Continue the news report on the Daqing oil workers' protests from its last sentence.
-- Start of QUOTED PASSAGE --
Workers Struggles: Asia, Australia and the Pacific

16 March 2002

Asia

Oil workers continue protests in China

Thousands of workers laid-off by Daqing Petroleum in China’s northeast Heilongjiang province have carried out a second week of mass protests to protect their living standards. In February, the company notified the sacked workers it was increasing their pension and health care insurance premiums to 10,000 yuan ($US1,200) this year, up from a previously agreed 3,900 yuan, and abolishing a 3,000-yuan heating subsidy.

The protests began on March 1 when about 3,000 former employees stoned the company’s headquarters, breaking scores of windows. After large demonstrations last week, up to 50,000 workers rallied on March 11 and over 20,000 demonstrated the following day.
-- End of QUOTED PASSAGE --
-- Start of DATASET EXCERPTS --
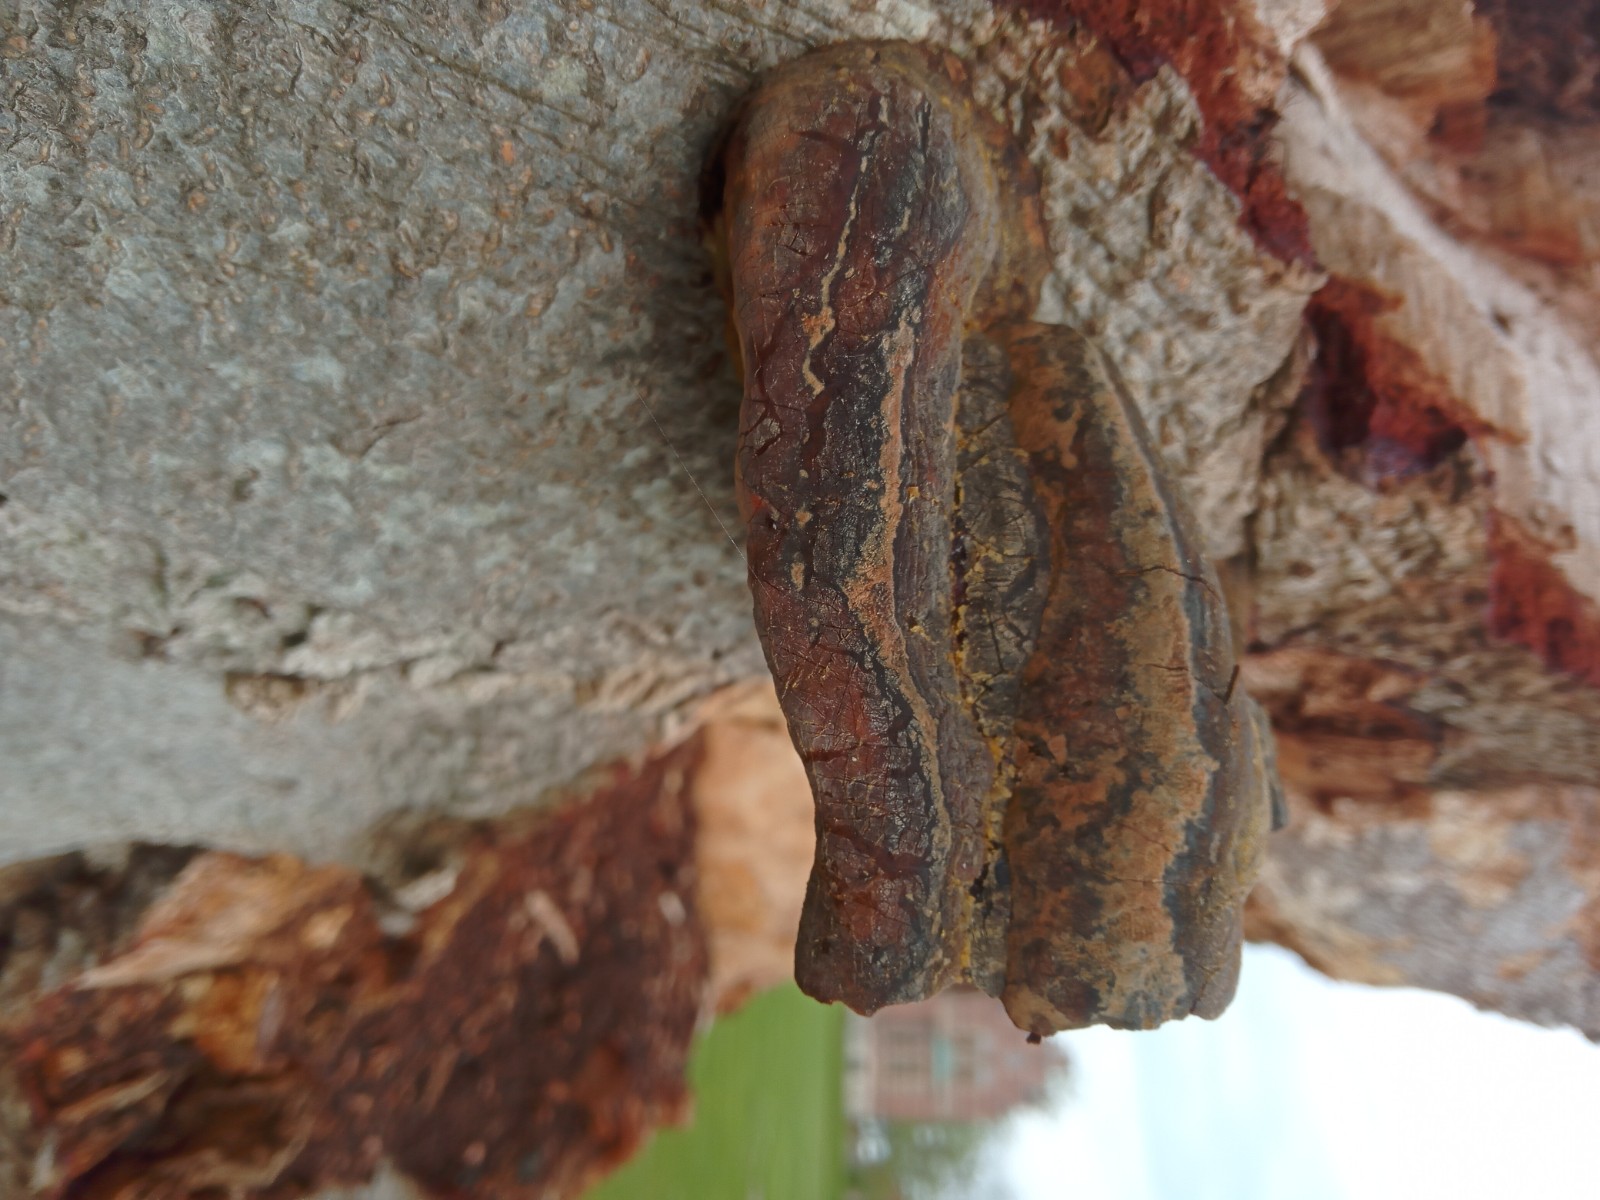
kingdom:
-- End of DATASET EXCERPTS --
-- Start of DATASET EXCERPTS --
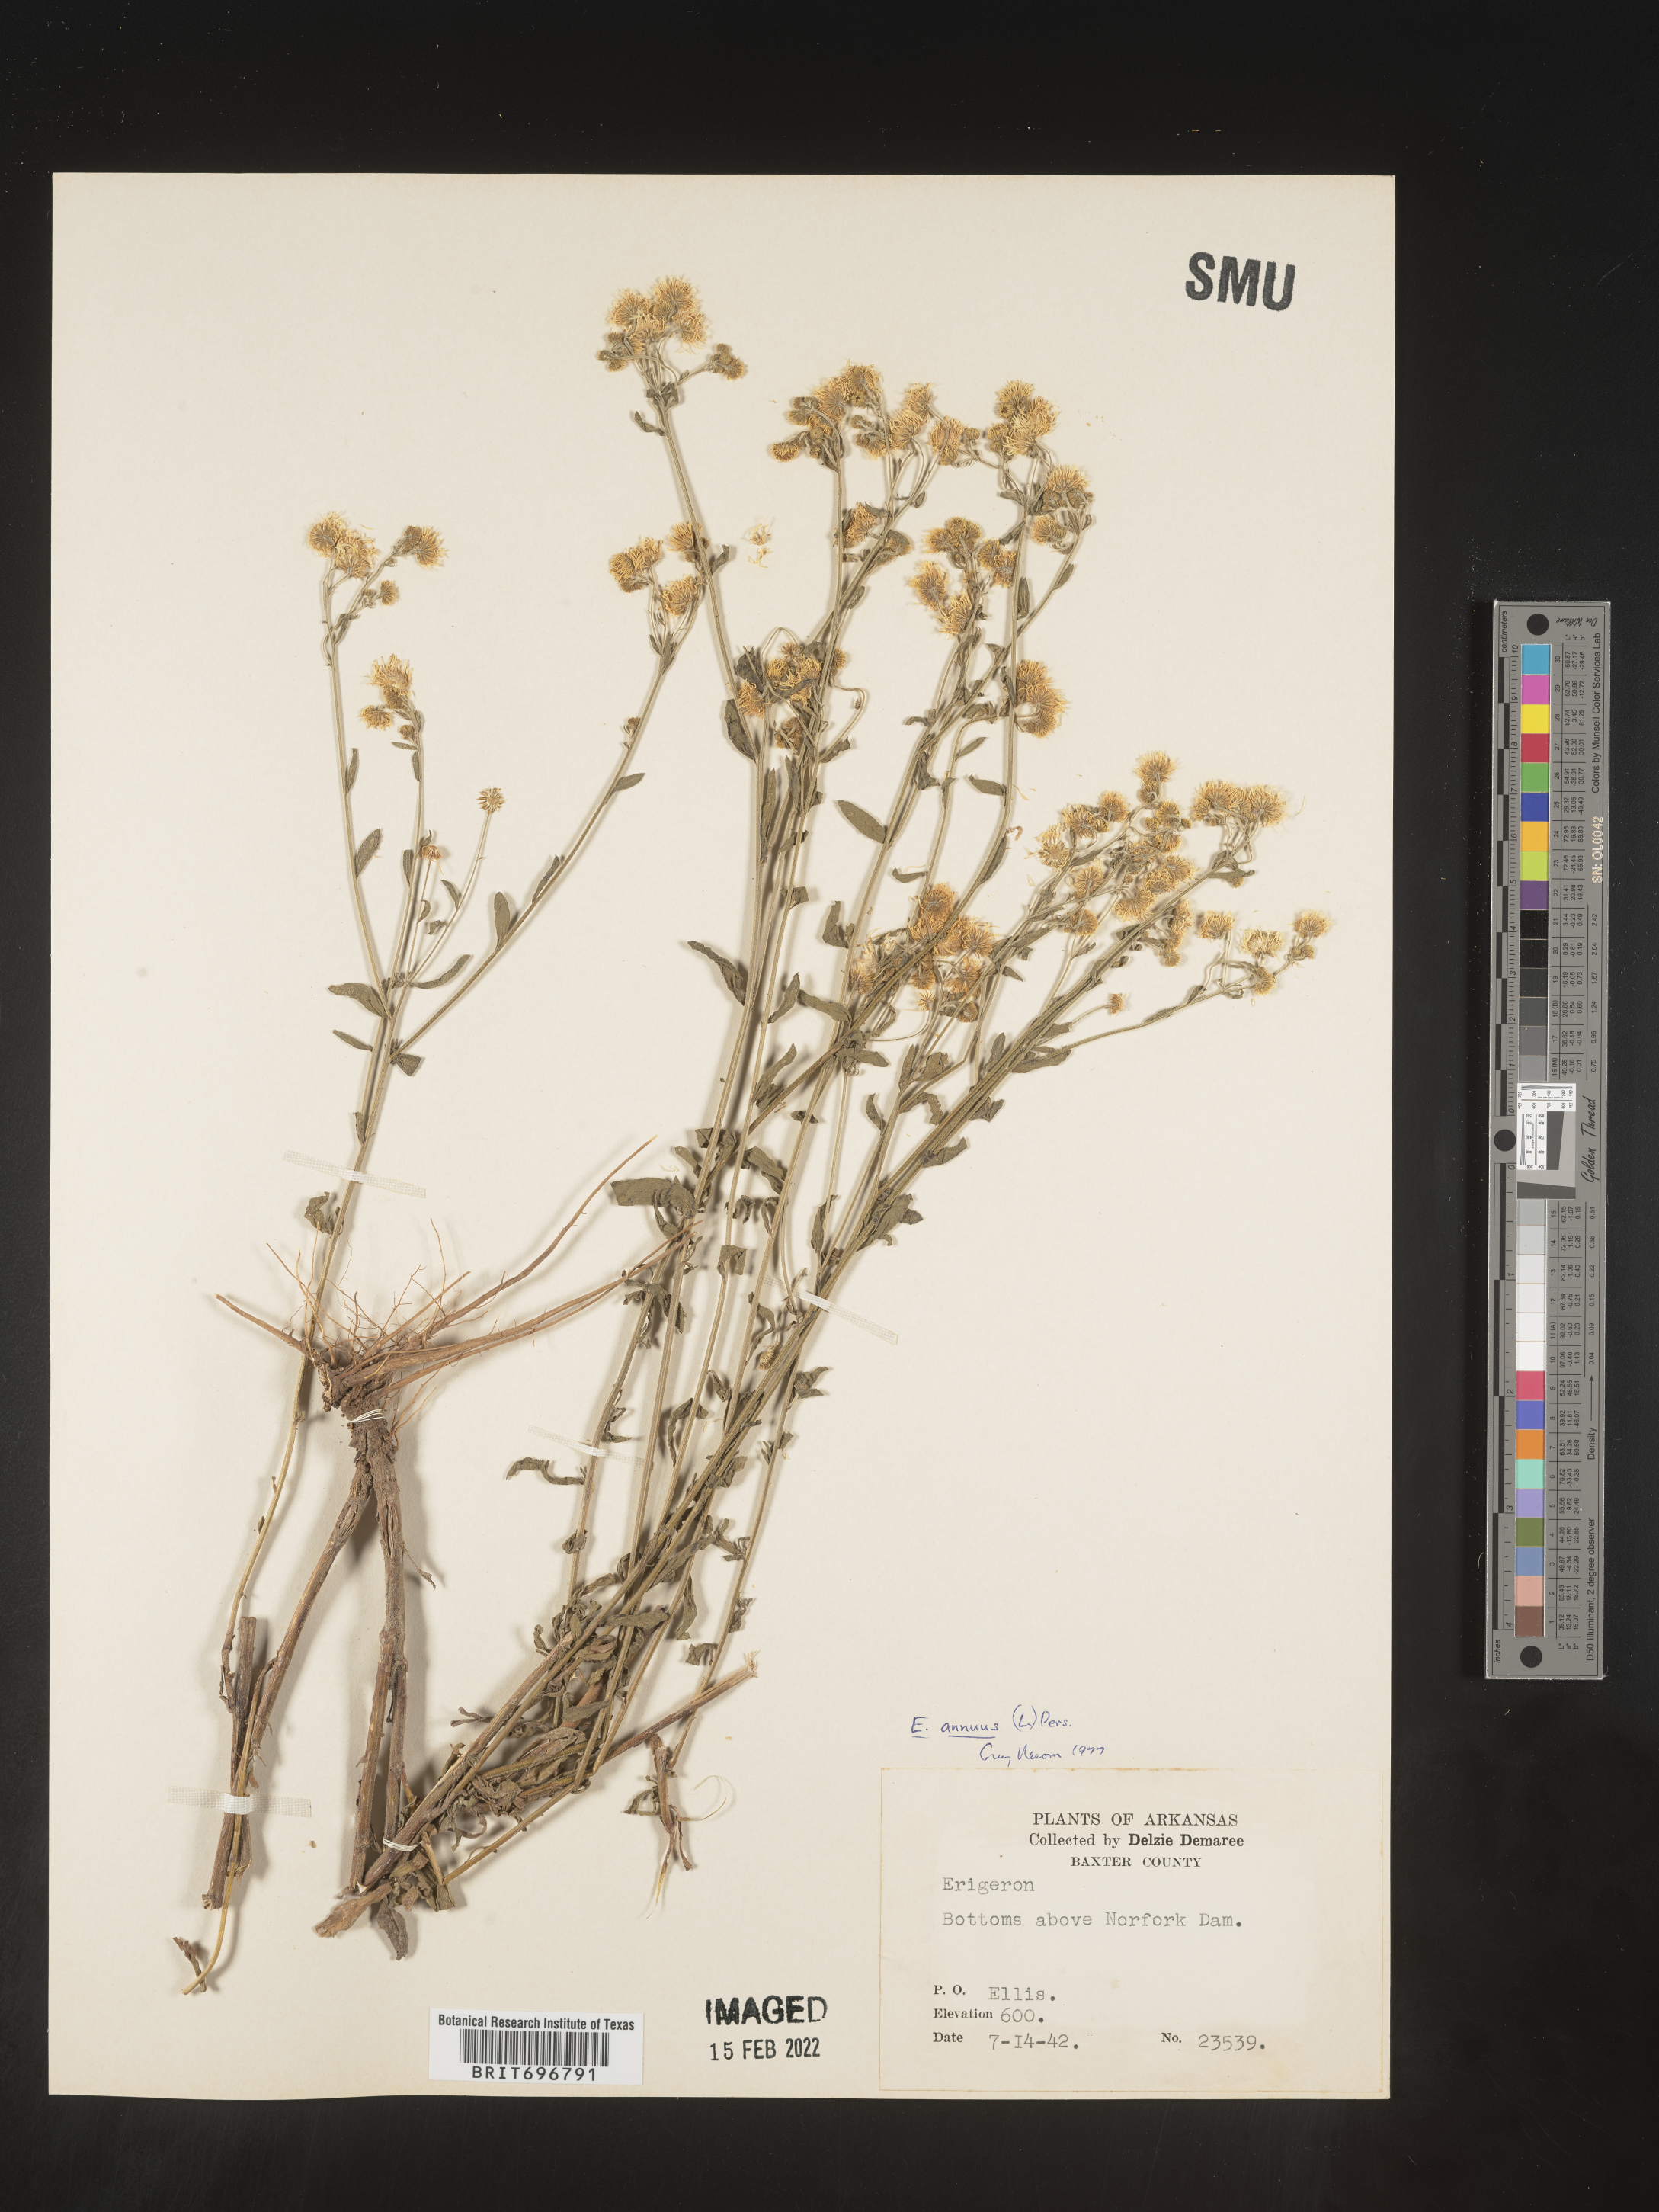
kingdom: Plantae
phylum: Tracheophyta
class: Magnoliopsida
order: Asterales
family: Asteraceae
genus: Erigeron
-- End of DATASET EXCERPTS --
> **RESPONSE FOR THIS EXERCISE**
Local police, paramilitary police and military units have now surrounded the building. Last week, the local authorities called for a tank regiment to be deployed in the city. Workers’ representatives have warned that if the company does not back away from the insurance premium increase they will begin blocking traffic. The laid-off workers have established a union, the Daqing PAB Retrenched Workers’ Provisional Union Committee.

According to government officials around 50,000 Daqing oilfield workers have been laid off under state-owned enterprise restructuring. More than 40 million workers have lost their jobs across China. Urban unemployment in the north-eastern provinces, once the industrial heartland of China, is as high as 25 percent.

Chinese workers demand unpaid wages

In a sign that the unrest in the oilfields is spreading to other north-eastern Chinese cities, a Hong Kong-based human rights agency reported this week that more than 7,000 laid-off workers from six bankrupt state-owned factories staged a two-day protest outside Liaoyang Town Hall, Liaoning province.

The workers claimed that official corruption was responsible for the collapse of their industries and demanded the payment of outstanding wages and the provision of unemployment benefits. Defying police, workers carried banners calling for the sacking of Gong Shang Wu, a senior government official in the city.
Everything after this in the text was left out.